In her short three months here, Tricia has been a blessing to me and to the church. We spent lots of time in the back office, talking and organizing, and she has laid a great foundation of organization and new processes for church administration.
She was invested not just for her paycheck but because she truly cared about St. Philip and the mission of Jesus Christ that is lived out here.
When she told me in March that this move might be a possibility, I was sad. She had been such a great partner for me as we implemented a new church website, social media, and continued work on bulletins, newsletters, worship slideshows.
That evening, I shared this potential news in confidence with two of our executive council members, one of whom had previously worked in church administration. She surprised me by saying she would be interested in the job.
A few weeks later, when Tricia officially gave her notice, I went and met with this executive council member, and we prayed together, and she again said she thought she'd like to do the job.
That evening, she received her work permit for the United States, as she is a British citizen.
Neither of us could believe God's timing, and today, on Tricia's last day, we talked again about the ways God has worked to provide our needs each season.
God provided Tricia to St. Philip for an important season of growth and establishing new media and organization. He provided Tricia to me as a friend and a valued partner for the church. She even babysat Jake for us with her husband. I will miss her, but I know we'll continue to stay in touch via Facebook and texting -- as we did frequently throughout her time here -- and I know God has fantastic plans for Tricia and her husband in Texas.

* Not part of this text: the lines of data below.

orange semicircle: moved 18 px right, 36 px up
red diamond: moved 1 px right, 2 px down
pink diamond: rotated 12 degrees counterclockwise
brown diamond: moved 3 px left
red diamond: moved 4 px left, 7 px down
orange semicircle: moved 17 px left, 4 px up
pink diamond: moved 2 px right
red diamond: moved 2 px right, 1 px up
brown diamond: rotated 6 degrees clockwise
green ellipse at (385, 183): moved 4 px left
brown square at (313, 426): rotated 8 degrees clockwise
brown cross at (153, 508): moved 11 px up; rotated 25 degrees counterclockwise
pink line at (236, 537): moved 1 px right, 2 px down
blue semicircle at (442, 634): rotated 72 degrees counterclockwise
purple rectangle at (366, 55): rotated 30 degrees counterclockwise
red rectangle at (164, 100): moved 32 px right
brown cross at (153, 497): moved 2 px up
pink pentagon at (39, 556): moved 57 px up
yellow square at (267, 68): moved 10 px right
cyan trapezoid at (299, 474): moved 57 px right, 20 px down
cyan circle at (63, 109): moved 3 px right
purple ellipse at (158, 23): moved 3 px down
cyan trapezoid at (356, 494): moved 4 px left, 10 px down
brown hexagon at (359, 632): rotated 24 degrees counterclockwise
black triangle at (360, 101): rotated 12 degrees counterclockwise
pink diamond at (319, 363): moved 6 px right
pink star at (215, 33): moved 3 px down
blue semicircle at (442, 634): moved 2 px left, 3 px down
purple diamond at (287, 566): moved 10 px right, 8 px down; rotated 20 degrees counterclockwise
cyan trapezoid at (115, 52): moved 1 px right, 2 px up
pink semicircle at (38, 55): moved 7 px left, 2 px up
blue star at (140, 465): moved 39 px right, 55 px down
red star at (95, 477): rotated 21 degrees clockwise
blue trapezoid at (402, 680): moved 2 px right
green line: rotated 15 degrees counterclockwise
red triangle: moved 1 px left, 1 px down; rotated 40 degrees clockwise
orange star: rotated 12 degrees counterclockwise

God's plans and God's timing are always astounding and unbelievable. God took my fear and anxiety over Tricia's departure and turned it into hope and joy over the potential for a new relationship and job for a person who has been a church volunteer and leader already for many years.
God also opened me to a new relationship with this new staff member, as our friendship grows and God works between us to continue showing His plans for our church.
So it has been a full week. But God is good. All the time. God is good - through death and resurrection in our lives as well as on the Cross, on Easter and the Sunday after Easter.